[Work instruction]
An exact reproduction of all the entries is what the answer must contain.
··· Data excerpts ···
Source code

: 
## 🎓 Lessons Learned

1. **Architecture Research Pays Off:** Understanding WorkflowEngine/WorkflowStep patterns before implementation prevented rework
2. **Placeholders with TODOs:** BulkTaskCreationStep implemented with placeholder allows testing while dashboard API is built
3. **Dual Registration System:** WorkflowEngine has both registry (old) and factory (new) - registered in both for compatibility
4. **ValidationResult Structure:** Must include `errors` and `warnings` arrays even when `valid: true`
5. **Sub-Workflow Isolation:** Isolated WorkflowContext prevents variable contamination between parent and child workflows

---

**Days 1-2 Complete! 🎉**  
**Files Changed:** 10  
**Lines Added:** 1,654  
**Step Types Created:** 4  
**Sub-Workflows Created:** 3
···
[Solution for this problem]
Source code

: 
## 🎓 Lessons Learned

1. **Architecture Research Pays Off:** Understanding WorkflowEngine/WorkflowStep patterns before implementation prevented rework
2. **Placeholders with TODOs:** BulkTaskCreationStep implemented with placeholder allows testing while dashboard API is built
3. **Dual Registration System:** WorkflowEngine has both registry (old) and factory (new) - registered in both for compatibility
4. **ValidationResult Structure:** Must include `errors` and `warnings` arrays even when `valid: true`
5. **Sub-Workflow Isolation:** Isolated WorkflowContext prevents variable contamination between parent and child workflows

---

**Days 1-2 Complete! 🎉**  
**Files Changed:** 10  
**Lines Added:** 1,654  
**Step Types Created:** 4  
**Sub-Workflows Created:** 3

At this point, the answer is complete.